I love the UX and product design community, composed of people who love black turtlenecks, Macbooks, chunky glasses, all of us filled with the confidence that good design can change the world. It is because I love this community that I also need to call all of us out for the quiet part UX design and Information Architecture plays into both racial and socioeconomic oppression.
Every year I end up paying for TurboTax because I can’t figure out how to navigate through any of the free software…..and I’m literally someone with a degree in Information Science and Design. Paying $180 dollars for the software is annoying for me, but for families in poverty this is over a week’s worth of food. In parts of the government that every American needs to touch, they should have equal access to great design.

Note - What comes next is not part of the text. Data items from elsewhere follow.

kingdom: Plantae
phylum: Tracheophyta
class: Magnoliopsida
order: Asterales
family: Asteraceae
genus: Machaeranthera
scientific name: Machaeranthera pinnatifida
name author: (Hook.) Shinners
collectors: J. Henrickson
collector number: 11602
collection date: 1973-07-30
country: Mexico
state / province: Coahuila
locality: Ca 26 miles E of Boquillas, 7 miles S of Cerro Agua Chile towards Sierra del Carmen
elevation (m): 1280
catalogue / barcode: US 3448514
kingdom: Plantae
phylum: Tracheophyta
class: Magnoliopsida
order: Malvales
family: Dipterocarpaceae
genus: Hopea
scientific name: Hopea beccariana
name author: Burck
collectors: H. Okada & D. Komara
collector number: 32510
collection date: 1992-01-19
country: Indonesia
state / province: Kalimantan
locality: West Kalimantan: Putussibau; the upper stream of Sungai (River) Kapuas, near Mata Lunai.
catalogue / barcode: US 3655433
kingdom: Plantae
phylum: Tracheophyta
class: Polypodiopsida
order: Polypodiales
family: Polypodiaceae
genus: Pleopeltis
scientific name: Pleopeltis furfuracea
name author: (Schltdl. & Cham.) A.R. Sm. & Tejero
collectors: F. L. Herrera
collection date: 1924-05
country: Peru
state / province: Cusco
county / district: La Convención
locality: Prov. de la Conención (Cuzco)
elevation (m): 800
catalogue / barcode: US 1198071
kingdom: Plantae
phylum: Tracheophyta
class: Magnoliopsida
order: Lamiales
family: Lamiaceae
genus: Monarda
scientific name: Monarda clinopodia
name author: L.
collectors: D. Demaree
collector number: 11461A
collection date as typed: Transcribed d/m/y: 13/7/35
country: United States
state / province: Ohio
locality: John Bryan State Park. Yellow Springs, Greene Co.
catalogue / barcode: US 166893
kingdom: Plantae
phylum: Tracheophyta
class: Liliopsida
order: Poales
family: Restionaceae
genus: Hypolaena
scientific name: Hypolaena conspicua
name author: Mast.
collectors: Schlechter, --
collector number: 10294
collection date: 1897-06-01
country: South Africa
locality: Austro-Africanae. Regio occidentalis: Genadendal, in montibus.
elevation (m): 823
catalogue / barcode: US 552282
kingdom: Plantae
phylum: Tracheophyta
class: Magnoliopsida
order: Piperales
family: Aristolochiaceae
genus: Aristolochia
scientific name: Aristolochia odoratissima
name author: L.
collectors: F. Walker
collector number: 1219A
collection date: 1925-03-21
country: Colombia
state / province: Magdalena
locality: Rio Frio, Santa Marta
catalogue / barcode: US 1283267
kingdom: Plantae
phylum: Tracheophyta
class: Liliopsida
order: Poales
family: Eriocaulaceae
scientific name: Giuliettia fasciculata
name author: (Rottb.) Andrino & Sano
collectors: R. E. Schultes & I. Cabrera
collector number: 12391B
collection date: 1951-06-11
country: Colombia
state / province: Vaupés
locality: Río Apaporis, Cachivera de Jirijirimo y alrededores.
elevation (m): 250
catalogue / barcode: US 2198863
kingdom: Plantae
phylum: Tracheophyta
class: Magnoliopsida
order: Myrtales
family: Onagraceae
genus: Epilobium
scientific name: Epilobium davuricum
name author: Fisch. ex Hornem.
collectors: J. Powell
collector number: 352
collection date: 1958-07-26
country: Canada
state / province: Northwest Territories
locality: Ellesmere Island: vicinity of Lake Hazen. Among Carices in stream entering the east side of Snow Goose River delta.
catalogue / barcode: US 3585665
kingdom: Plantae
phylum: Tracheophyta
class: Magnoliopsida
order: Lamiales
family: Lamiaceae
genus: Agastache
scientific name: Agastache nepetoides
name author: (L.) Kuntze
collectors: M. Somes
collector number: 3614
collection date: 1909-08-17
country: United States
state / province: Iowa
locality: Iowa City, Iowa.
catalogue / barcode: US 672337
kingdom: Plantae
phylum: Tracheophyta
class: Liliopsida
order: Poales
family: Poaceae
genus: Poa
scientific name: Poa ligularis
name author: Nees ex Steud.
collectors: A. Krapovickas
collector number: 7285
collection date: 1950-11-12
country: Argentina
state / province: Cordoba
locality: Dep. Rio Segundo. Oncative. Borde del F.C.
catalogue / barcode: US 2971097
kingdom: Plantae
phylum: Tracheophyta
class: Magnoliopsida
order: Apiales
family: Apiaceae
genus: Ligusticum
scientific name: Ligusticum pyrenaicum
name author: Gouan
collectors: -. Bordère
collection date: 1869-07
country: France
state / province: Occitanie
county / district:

The ads I get on Google shape the opportunities I’m aware of, which lets me further amass privileged social networks. We don’t just put people into boxes; we help them put themselves into boxes.
Payday loan sites make it purposefully confusing what their terms are, which capture people who might have low financial literacy into continual cycles of poverty. We might be just designing the size of boxes, the colors of warnings on screens, the navigational flow through an app. But even though our tools are lines and boxes, pixels and bits, we need to acknowledge how they still slowly put people into shackles.
It has continuously been acknowledged that minorities who whiten their names on resumes are more likely to get call-backs. Healthcare algorithms provide less service to Black people. Many of us wrote these algorithms. And if we might want to say a developer did that, not us, it was at the very least a product manager that created the assumptions of these algorithms that were shaped by white experiences.
A lot of you are probably working at big tech companies thinking about what font is the most readable on small versus large screens. I can’t help but wonder what the incredible impact to millions would be if we turned our attention to problems like the process for filling out Section 8 housing vouchers or the U.S.’s Unemployment website.
If we really want to be change-makers for good, we need to acknowledge the ways in which we subtly perpetuate unjust systems. Then we need to take charge of radically reshaping the future for good.
- Having designers of a multitude of different backgrounds
- Having research subjects of many different backgrounds
- Having a Code of Ethics for our work
- Having classes in our UX design schools about how information structures impact equity
- Donating not just our money to Black Lives Matter, but our time and our expertise to build highly accessible software that can help people out of poverty, help create equitable hiring practices, and equitable healthcare outcomes.
We are a new field, but now is the time to show that we can quickly address systemic problems in our field and work to build better.